Non à la drogue pour tout le monde

OPINION / Le résultat des dernières élections fédérales laisse croire aux libéraux qu’ils ont reçu le mandat de légaliser le cannabis. Ce n’est pas le cas, car dans le système électoral actuel, les électeurs ne votent pas pour un projet en particulier, ils votent pour un candidat. Les candidats étant élus pour différentes raisons, il faut s’assurer de l’acceptabilité sociale des projets. Cela a été fait pour le projet de changer le mode de scrutin. C’est un exemple et une explication de promesse électorale non tenue.

À la lumière d’une dizaine d’articles parus récemment dans Le Nouvelliste au sujet de la légalisation du cannabis, les élus qui appuient le projet de loi C-45 font passer l’argent avant la santé et la sécurité des Canadiens. Ils n’ont vraisemblablement pas vérifié si l’acceptabilité sociale était au rendez-vous, comme en témoigne la liste des nouveaux problèmes sociaux et environnementaux liés à la réalisation de ce projet. 

La légalisation du cannabis entraîne de nouvelles obligations de la part des gouvernements, des institutions, des employeurs, etc. L’application du projet doit être encadrée à cause des risques pour la santé, la sécurité, l’intégrité physique et l’affaiblissement des facultés des consommateurs. 

L’État doit prendre des mesures pour que le marché criminel n’entre pas par la porte d’en arrière. La FCSQ, la FCPQ et les maires de la région demandent une interdiction de consommer du cannabis sur la place publique.

Les décideurs sont-ils des irresponsables qui imitent la pègre en offrant de la drogue à tout le monde ? Ils devraient au moins tirer profit de l’expérience des Pays-Bas. On se rend compte là-bas que le cannabis n’est pas une drogue douce avec un taux de THC pouvant s’élever jusqu’à 30 %. Le gouvernement a tenté d’imposer une limite de concentration de THC, mais il a échoué parce que le lobby du cannabis est devenu trop puissant.

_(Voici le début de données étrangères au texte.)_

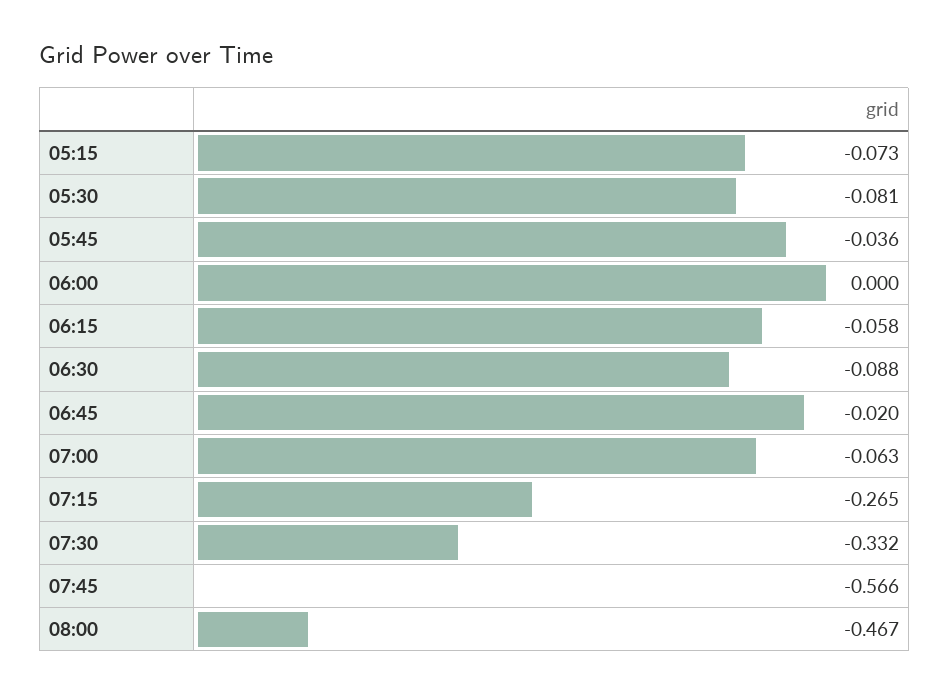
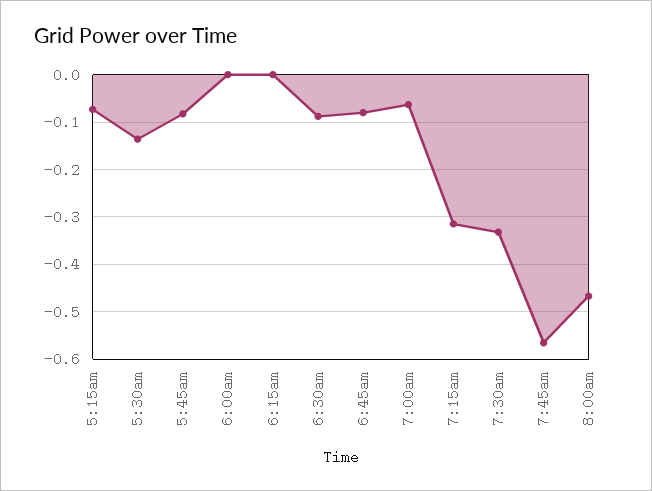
05:30: -0.081 -> -0.14
05:45: -0.036 -> -0.08
06:15: -0.058 -> 0
06:45: -0.02 -> -0.08
07:15: -0.265 -> -0.32

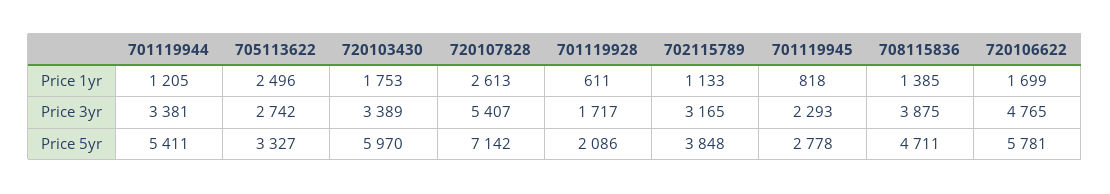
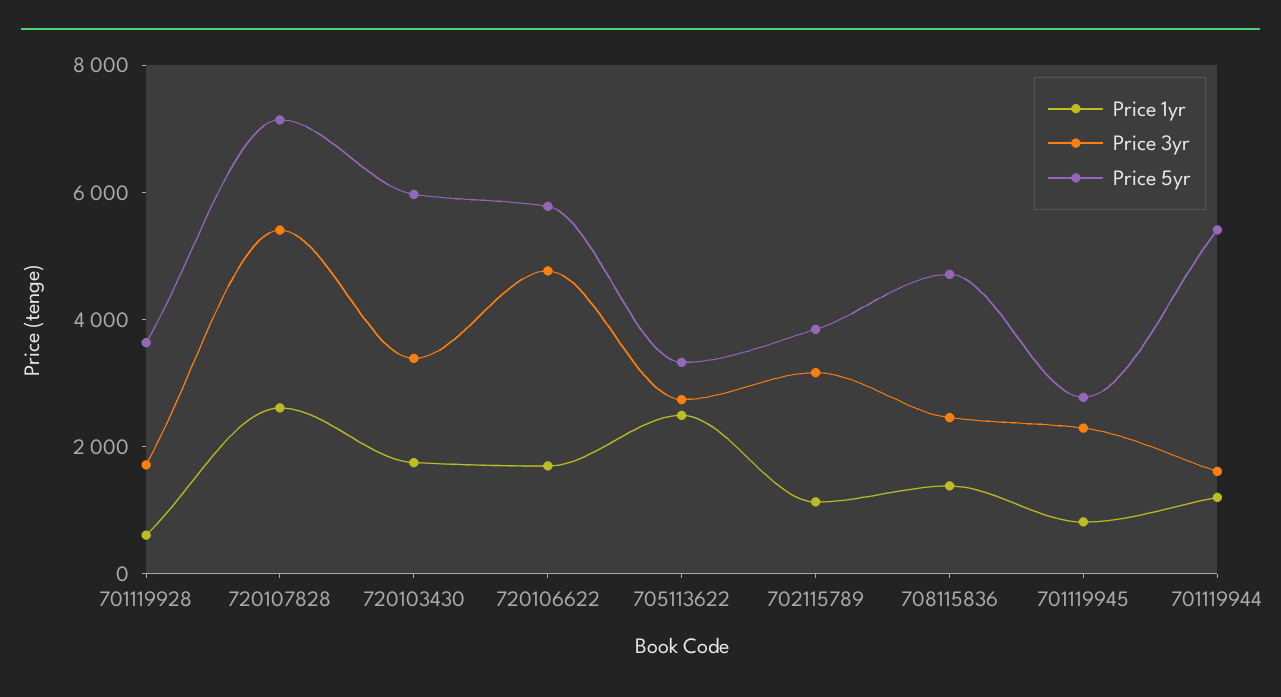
Price 3yr, 701119944: 3381 -> 1500
Price 3yr, 708115836: 3875 -> 2500
Price 5yr, 701119928: 2086 -> 3500

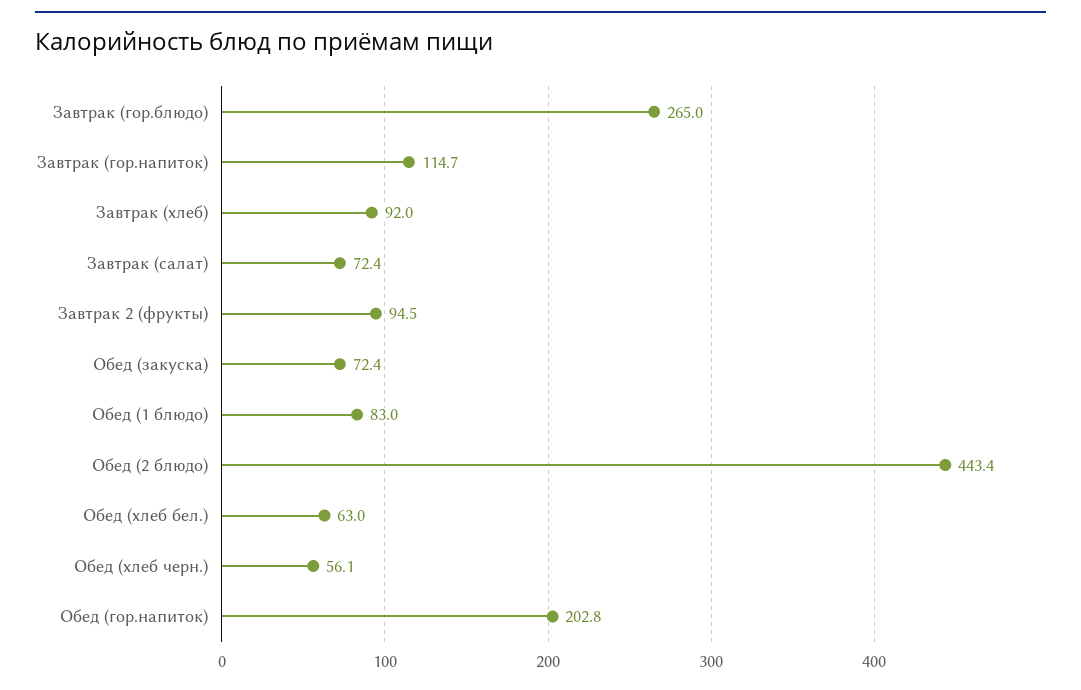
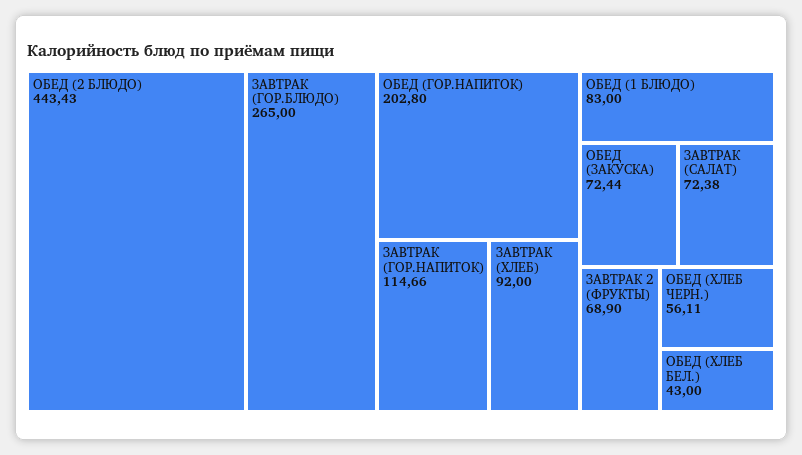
Завтрак 2 (фрукты): 94.5 -> 68.9
Обед (хлеб бел.): 63 -> 43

Tant qu’à imiter la pègre, vaudrait mieux le faire sur le plan organisationnel que sur le plan financier. La pègre est efficace partout dans le monde parce que les membres qui ne suivent pas les règles s’exposent à de graves problèmes pouvant aller jusqu’à la mort. Cependant, à cause de la Charte des droits et libertés, cette approche ne peut pas être retenue par le gouvernement canadien pour égaliser les chances de victoire dans son combat avec la pègre. 

Quant à la solution de déranger tout le monde avec la légalisation du cannabis, en luttant vainement contre la pègre, aux dépens de la santé et de la sécurité des Canadiens, elle est carrément inacceptable.

L’interdiction de consommer du cannabis à des fins récréatives s’impose, comme en font preuve les Forces canadiennes, qui la prônent pour raisons médicales. Le parti libéral a été capable d’abandonner sa promesse électorale concernant le mode de scrutin, il est encore temps pour lui d’éviter l’irréparable en abandonnant la légalisation du cannabis à des fins récréatives.